Government is the force that destroys investment opportunities and you are blind to it to such a great extent, that your great idea is to take more money out of the private sector and give it to the government?
Government doesn't have the liquidity problem, it prints and borrows all it wants (especially since it was able to push interest rates down to 2% even on the long yielding curve). It's NOT the liquidity that is lacking, it never was, not when government is involved that can print.
You can't handle the truth.
The money spent on sending people into orbit is negligible to the money spent on sending people to Iraq.
The Tao of math: The numbers you can count are not the real numbers.
However between the 1940's and 1970's people could basically afford to purchase homes at reasonable prices, make a good living and support their families, and have a reasonable expectation that if one works hard, they will get rewarded. This doesn't happen anymore.
I work hard, make a good living, and support my family. It is hard to do, however, because people like you keep wanting to take away my hard-earned money and, through redistribution, give it to others who haven't worked as hard or to bail out others who've made poor decisions in their lives.
In the end they will lay their freedom at our feet and say to us, Make us your slaves, but feed us. - Fyodor Dostoyevsky
So why is NASA spending $2.5B on the next Mars Rover and planning to spend over $6B more on a Mars sample return when it can't find the money for much cheaper missions to Europa or Enceladus?"
This summary doesn't accurately describe the situation at all. The Mars missions are so more expensive largely because they are doing more. The next Mars Rover is going to be larger, heavier, and more capable than the two previous--wildly successful--rovers in pretty much every way. That $6B mission is a sample return mission, lifting off and bringing a research payload from Mars back to Earth is an enormous technical challenge. It's never been done before and that will drive most of the cost.
Also the linked missions aren't quite as cheap as the summary implies.
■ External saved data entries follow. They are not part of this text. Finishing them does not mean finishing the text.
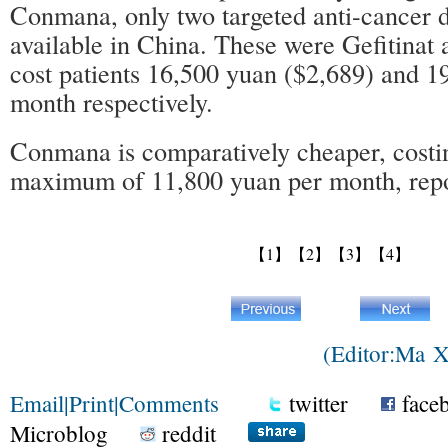
Conmana, only two targeted anti-cancer 
available in China. These were Gefitinat 
cost patients 16,500 yuan ($2,689) and 1
month respectively.
Conmana is comparatively cheaper, costin
maximum of 11,800 yuan per month, repo
【1】
【2】
【3】
【4】
(Editor:Ma 
Email
|
Print
|
Comments
twitter
face
Microblog
reddit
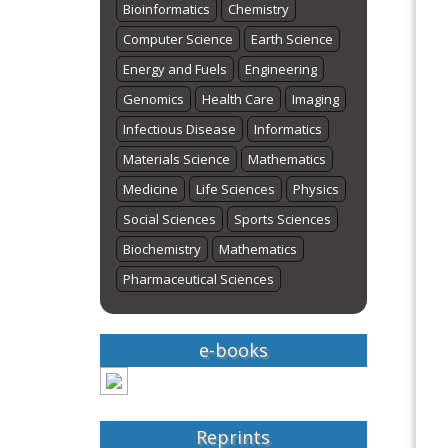
Bioinformatics
Chemistry
Computer Science
Earth Science
Energy and Fuels
Engineering
Genomics
Health Care
Imaging
Infectious Disease
Informatics
Materials Science
Mathematics
Medicine
Life Sciences
Physics
Social Sciences
Sports Sciences
Biochemistry
Mathematics
Pharmaceutical Sciences
e-books
Reprints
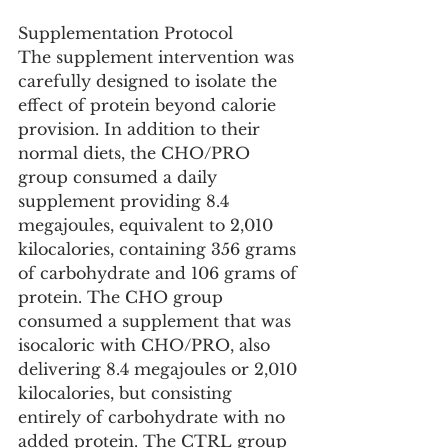
Supplementation Protocol
The supplement intervention was 
carefully designed to isolate the 
effect of protein beyond calorie 
provision. In addition to their 
normal diets, the CHO/PRO 
group consumed a daily 
supplement providing 8.4 
megajoules, equivalent to 2,010 
kilocalories, containing 356 grams 
of carbohydrate and 106 grams of 
protein. The CHO group 
consumed a supplement that was 
isocaloric with CHO/PRO, also 
delivering 8.4 megajoules or 2,010 
kilocalories, but consisting 
entirely of carbohydrate with no 
added protein. The CTRL group 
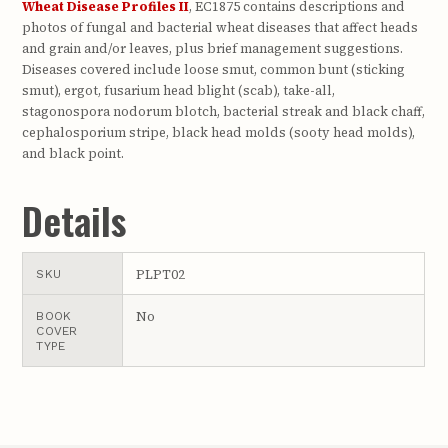
Wheat Disease Profiles II
, EC1875 contains descriptions and
photos of fungal and bacterial wheat diseases that affect heads
and grain and/or leaves, plus brief management suggestions.
Diseases covered include loose smut, common bunt (sticking
smut), ergot, fusarium head blight (scab), take-all,
stagonospora nodorum blotch, bacterial streak and black chaff,
cephalosporium stripe, black head molds (sooty head molds),
and black point.
Details
PLPT02
SKU
No
BOOK
COVER
TYPE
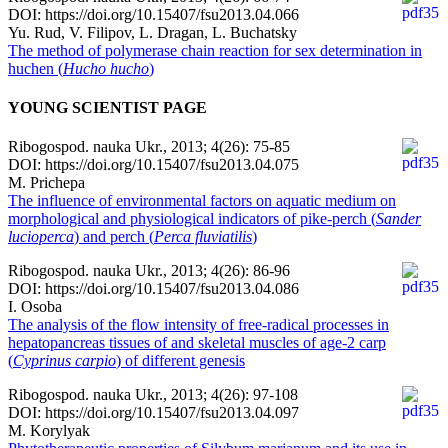
DOI: https://doi.org/10.15407/fsu2013.04.066
Yu. Rud, V. Filipov, L. Dragan, L. Buchatsky
Тhe method of polymerase chain reaction for sex determination in
huchen (
Нucho hucho
)
YOUNG SCIENTIST PAGE
Ribogospod. nauka Ukr., 2013; 4(26): 75-85
DOI: https://doi.org/10.15407/fsu2013.04.075
M. Prichepa
The influence of environmental factors on aquatic medium on
morphological and physiological indicators of pike-perch (
Sander
lucioperca
) and perch (
Perca fluviatilis
)
Ribogospod. nauka Ukr., 2013; 4(26): 86-96
DOI: https://doi.org/10.15407/fsu2013.04.086
I. Osoba
Тhe analysis of the flow intensity of free-radical processes in
hepatopancreas tissues of and skeletal muscles of age-2 carp
(
Cyprinus carpio
) of different genesis
Ribogospod. nauka Ukr., 2013; 4(26): 97-108
DOI: https://doi.org/10.15407/fsu2013.04.097
M. Korylyak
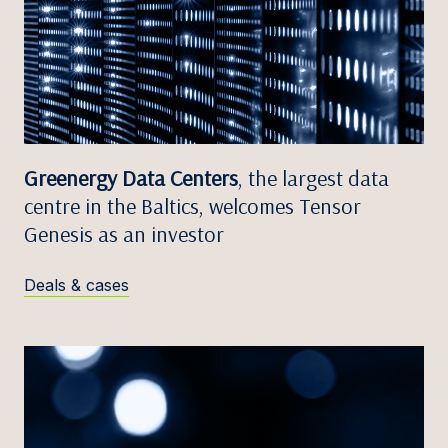
Greenergy Data Centers
, the largest data
centre in the Baltics, welcomes Tensor
Genesis as an investor
Deals & cases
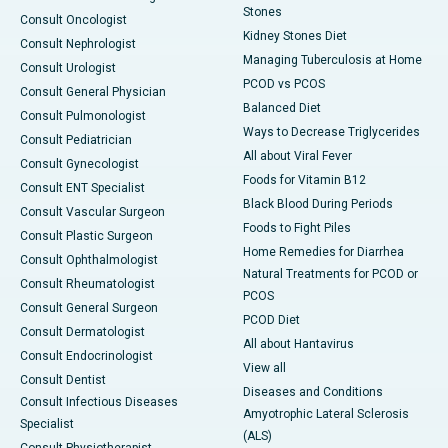
Stones
Consult Oncologist
Kidney Stones Diet
Consult Nephrologist
Managing Tuberculosis at Home
Consult Urologist
PCOD vs PCOS
Consult General Physician
Balanced Diet
Consult Pulmonologist
Ways to Decrease Triglycerides
Consult Pediatrician
All about Viral Fever
Consult Gynecologist
Foods for Vitamin B12
Consult ENT Specialist
Black Blood During Periods
Consult Vascular Surgeon
Foods to Fight Piles
Consult Plastic Surgeon
Home Remedies for Diarrhea
Consult Ophthalmologist
Natural Treatments for PCOD or
Consult Rheumatologist
PCOS
Consult General Surgeon
PCOD Diet
Consult Dermatologist
All about Hantavirus
Consult Endocrinologist
View all
Consult Dentist
Diseases and Conditions
Consult Infectious Diseases
Amyotrophic Lateral Sclerosis
Specialist
(ALS)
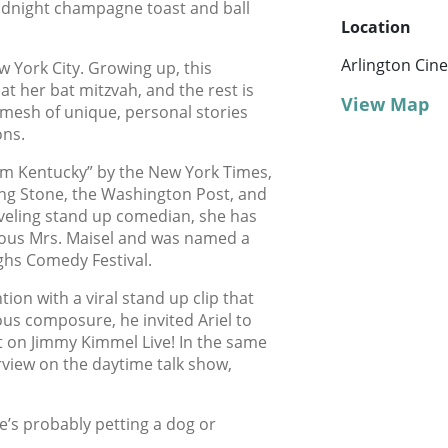
idnight champagne toast and ball
Location
Arlington Cin
ew York City. Growing up, this
t her bat mitzvah, and the rest is
View Map
 mesh of unique, personal stories
ons.
om Kentucky” by the New York Times,
ling Stone, the Washington Post, and
veling stand up comedian, she has
lous Mrs. Maisel and was named a
ghs Comedy Festival.
ion with a viral stand up clip that
ous composure, he invited Ariel to
t on Jimmy Kimmel Live! In the same
rview on the daytime talk show,
e’s probably petting a dog or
The proposed mission to Europa has an estimated cost of $2.5 billion (and $4.7 billion is the given estimate in the last paragraph of the first link in the summary), exactly the same price as the first "overly expensive" Mars mission mentioned. The Enceladus trip is much cheaper, estimated at a little over half of a billion, so that at least is a reasonable alternative, though I still want to point out that that mission is much earlier in the planning stages, and missions that diverge a lot from previous missions are more likely to have ballooning costs as new found kinks are worked out.
Another issue is that not only are the Mars missions promising more, but there is a much greater chance that they will be able to live up to those promises. Every single Mars mission we've done so far has added to our body of knowledge on the planet, and our ability to better plan a mission and engineer a craft that can get more and better data on the next run. From Viking and on we have answered many, many questions about Mars, and learned about even more questions (meaning that we know the sort of doodad that needs to be on the next mission to answer that new question). Starting a new series of missions to a new celestial body means that in a lot of ways you have to start back at the drawing board again. This is another reason to start small on a new body, better to have 3-4 partially successful $200 million missions leading up to that big $2.5 billion dollar rover mission rather than trying plan a $2.5 billion mission right of the bat.
I should clarify that I don't think that investigating these moons is a bad idea. I think it's a wonderful one. However I don't think that we should investigate these moons in place of Mars, when we have already accumulated so much experience on how to investigate Mars. It's also worthwhile to note that this was the viewpoint of every scientist interviewed in the article. Nobody said that they didn't want to go to Mars, they all said that they wanted this moons visited in addition to Mars, not instead of.